How to show that this function is differentiable? Let $$\phi: \mathbb{R} \rightarrow \mathbb{\mathbb{C}}, s \mapsto \int_2^{\infty} \frac{e^{isx}}{x^2\ln(x)}dx$$, I want to show that this function is differentiable everywhere. Unfortunately, it appears to me that it is impossible to use the standard dominated convergence theorem to show the differentiability, so I wanted to ask you for stronger methods?
 A: We expect that 
$$
\frac{d}{ds} \int_2^{\infty} \frac{e^{isx}}{x^2\ln(x)}\,dx
= i \int_2^{\infty} \frac{e^{isx}}{x\ln(x)}\,dx \tag{1}
$$
but justification is problematic because the integral on the right does not converge absolutely (i.e., it does not converge as a Lebesgue integral). 

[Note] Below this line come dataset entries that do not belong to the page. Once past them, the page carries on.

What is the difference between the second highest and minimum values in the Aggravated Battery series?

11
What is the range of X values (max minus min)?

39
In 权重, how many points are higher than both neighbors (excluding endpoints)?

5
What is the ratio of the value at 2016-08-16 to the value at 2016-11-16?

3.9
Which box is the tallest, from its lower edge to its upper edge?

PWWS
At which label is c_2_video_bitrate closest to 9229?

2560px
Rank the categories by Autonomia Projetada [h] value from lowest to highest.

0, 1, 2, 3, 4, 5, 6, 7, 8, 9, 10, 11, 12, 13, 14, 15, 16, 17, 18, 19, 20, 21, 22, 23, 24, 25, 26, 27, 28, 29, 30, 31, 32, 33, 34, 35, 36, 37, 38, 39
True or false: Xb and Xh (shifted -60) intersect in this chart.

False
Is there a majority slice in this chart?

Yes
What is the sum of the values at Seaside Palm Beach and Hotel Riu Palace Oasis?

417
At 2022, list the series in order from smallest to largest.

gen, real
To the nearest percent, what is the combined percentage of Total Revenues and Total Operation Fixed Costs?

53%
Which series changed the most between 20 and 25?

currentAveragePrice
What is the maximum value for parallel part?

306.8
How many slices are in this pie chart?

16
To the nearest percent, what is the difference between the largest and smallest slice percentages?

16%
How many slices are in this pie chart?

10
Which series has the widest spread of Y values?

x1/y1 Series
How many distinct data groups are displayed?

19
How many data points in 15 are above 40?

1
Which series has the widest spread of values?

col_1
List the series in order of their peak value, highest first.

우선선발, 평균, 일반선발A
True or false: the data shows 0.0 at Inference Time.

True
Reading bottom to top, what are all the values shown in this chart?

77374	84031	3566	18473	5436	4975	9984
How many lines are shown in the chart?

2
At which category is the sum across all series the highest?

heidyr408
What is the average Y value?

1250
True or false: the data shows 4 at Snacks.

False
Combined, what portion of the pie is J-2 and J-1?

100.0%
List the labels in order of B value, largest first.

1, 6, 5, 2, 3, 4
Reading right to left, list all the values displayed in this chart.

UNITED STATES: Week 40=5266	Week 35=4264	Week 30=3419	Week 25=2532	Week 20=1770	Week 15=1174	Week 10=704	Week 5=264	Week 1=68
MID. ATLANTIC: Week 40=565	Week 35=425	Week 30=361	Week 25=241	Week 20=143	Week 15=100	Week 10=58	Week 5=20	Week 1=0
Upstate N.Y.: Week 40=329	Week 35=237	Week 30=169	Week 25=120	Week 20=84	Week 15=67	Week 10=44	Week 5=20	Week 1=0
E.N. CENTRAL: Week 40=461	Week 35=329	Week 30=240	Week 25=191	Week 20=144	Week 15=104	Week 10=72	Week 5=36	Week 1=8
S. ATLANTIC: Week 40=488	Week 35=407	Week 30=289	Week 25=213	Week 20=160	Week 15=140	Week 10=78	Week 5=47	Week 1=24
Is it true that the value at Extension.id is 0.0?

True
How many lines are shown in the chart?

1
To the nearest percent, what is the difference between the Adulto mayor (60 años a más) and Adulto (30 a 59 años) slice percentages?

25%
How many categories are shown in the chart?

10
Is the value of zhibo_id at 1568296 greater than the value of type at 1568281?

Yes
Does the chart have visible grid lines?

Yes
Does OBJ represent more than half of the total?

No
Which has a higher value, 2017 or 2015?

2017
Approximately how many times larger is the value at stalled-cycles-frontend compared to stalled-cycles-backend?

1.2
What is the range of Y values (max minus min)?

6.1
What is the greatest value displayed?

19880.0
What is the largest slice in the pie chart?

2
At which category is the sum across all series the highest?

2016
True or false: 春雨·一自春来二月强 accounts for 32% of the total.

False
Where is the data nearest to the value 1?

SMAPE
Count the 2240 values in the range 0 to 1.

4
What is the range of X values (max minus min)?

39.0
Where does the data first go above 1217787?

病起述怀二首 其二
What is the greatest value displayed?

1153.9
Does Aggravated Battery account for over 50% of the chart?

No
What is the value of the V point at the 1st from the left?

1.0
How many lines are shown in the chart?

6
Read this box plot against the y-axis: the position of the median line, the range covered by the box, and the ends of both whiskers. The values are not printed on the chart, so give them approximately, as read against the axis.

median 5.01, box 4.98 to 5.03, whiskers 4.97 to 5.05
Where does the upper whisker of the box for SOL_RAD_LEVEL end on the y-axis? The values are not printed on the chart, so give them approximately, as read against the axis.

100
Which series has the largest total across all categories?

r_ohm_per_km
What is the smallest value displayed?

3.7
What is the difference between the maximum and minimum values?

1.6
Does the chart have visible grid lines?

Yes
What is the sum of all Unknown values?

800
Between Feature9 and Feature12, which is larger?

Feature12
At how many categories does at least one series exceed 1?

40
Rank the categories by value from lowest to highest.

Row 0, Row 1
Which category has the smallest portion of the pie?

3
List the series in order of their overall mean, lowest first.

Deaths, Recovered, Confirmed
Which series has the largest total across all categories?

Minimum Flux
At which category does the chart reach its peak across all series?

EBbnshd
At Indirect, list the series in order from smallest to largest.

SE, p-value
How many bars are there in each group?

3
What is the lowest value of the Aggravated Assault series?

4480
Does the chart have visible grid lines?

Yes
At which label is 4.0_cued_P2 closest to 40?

Here's an idea: integrate by parts first. 
$$
\int_2^{\infty} \frac{e^{isx}}{x^2\ln(x)}\,dx = \frac{e^{2is}}{8 is \ln(2)}  + \frac{1}{is} \int_2^{\infty} \frac{e^{isx} (2\ln x+1)}{x^3\ln^2(x)}\,dx 
\tag{2} $$ 
Now, formal differentiation  with respect to $s$ produces 
$$ \frac{d}{ds}  \int_2^{\infty} \frac{e^{isx} (2\ln x+1)}{x^3\ln^2(x)}\,dx 
= i \int_2^{\infty} \frac{e^{isx} (2\ln x+1)}{x^2\ln^2(x)}\,dx \tag{3} $$
which is absolutely convergent. So, you can use Fubini's theorem to show that integration of the right hand side in (3) with respect to $s$ indeed brings you back to the function you differentiated. 
The above only shows differentiability at $s\ne 0$. Then you should consider the limit of the derivative as $s\to 0$. If it exists, mean value theorem completes the job. If it does not exist (I somehow suspect the imaginary part will blow up), then the function is not differentiable at $s=0$.